**WHAT IS REQUIRED:** Could you give the data from the line with "RN365 Podcast" to the line with "バッグ・シューズ販売 (49)", both included, as a Markdown table with a Row column numbering each line and a Line column holding its text, leaving out any blank lines?

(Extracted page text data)
※ ※ ※

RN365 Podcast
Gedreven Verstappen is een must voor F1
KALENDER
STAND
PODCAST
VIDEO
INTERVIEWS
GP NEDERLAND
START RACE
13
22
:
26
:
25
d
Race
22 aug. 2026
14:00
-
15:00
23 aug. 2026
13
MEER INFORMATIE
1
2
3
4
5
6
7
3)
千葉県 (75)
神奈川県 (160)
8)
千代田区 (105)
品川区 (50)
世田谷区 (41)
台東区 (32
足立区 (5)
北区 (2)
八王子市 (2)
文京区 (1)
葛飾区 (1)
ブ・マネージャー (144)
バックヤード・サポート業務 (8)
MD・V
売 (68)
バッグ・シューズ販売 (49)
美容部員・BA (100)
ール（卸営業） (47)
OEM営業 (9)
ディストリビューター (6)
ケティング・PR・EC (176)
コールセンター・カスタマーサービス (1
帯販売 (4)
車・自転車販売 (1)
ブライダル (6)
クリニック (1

※ ※ ※

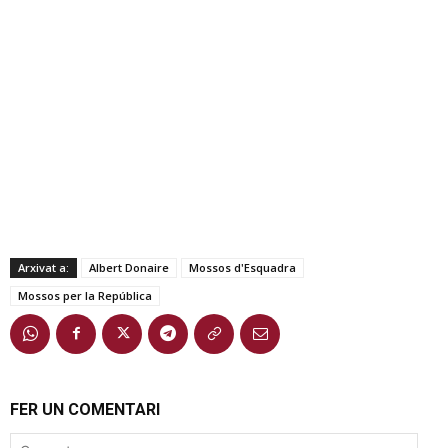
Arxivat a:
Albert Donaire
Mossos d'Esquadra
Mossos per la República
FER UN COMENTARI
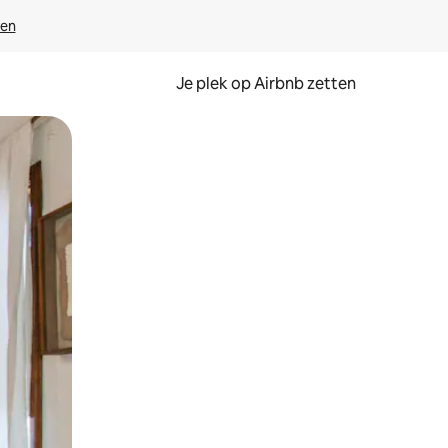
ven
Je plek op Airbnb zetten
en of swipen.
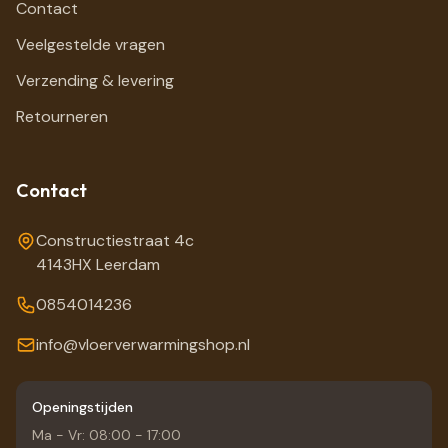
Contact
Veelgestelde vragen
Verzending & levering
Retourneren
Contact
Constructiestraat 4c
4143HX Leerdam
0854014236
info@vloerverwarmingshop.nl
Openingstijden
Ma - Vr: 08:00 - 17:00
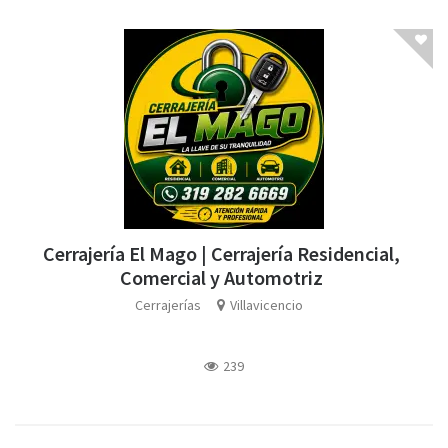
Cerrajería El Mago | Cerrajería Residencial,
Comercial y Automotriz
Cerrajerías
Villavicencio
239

※ ※ ※

**WRITTEN RESPONSE:**
| Row | Line |
|---|---|
| 1 | RN365 Podcast |
| 2 | Gedreven Verstappen is een must voor F1 |
| 3 | KALENDER |
| 4 | STAND |
| 5 | PODCAST |
| 6 | VIDEO |
| 7 | INTERVIEWS |
| 8 | GP NEDERLAND |
| 9 | START RACE |
| 10 | 13 |
| 11 | 22 |
| 12 | : |
| 13 | 26 |
| 14 | : |
| 15 | 25 |
| 16 | d |
| 17 | Race |
| 18 | 22 aug. 2026 |
| 19 | 14:00 |
| 20 | - |
| 21 | 15:00 |
| 22 | 23 aug. 2026 |
| 23 | 13 |
| 24 | MEER INFORMATIE |
| 25 | 1 |
| 26 | 2 |
| 27 | 3 |
| 28 | 4 |
| 29 | 5 |
| 30 | 6 |
| 31 | 7 |
| 32 | 3) |
| 33 | 千葉県 (75) |
| 34 | 神奈川県 (160) |
| 35 | 8) |
| 36 | 千代田区 (105) |
| 37 | 品川区 (50) |
| 38 | 世田谷区 (41) |
| 39 | 台東区 (32 |
| 40 | 足立区 (5) |
| 41 | 北区 (2) |
| 42 | 八王子市 (2) |
| 43 | 文京区 (1) |
| 44 | 葛飾区 (1) |
| 45 | ブ・マネージャー (144) |
| 46 | バックヤード・サポート業務 (8) |
| 47 | MD・V |
| 48 | 売 (68) |
| 49 | バッグ・シューズ販売 (49) |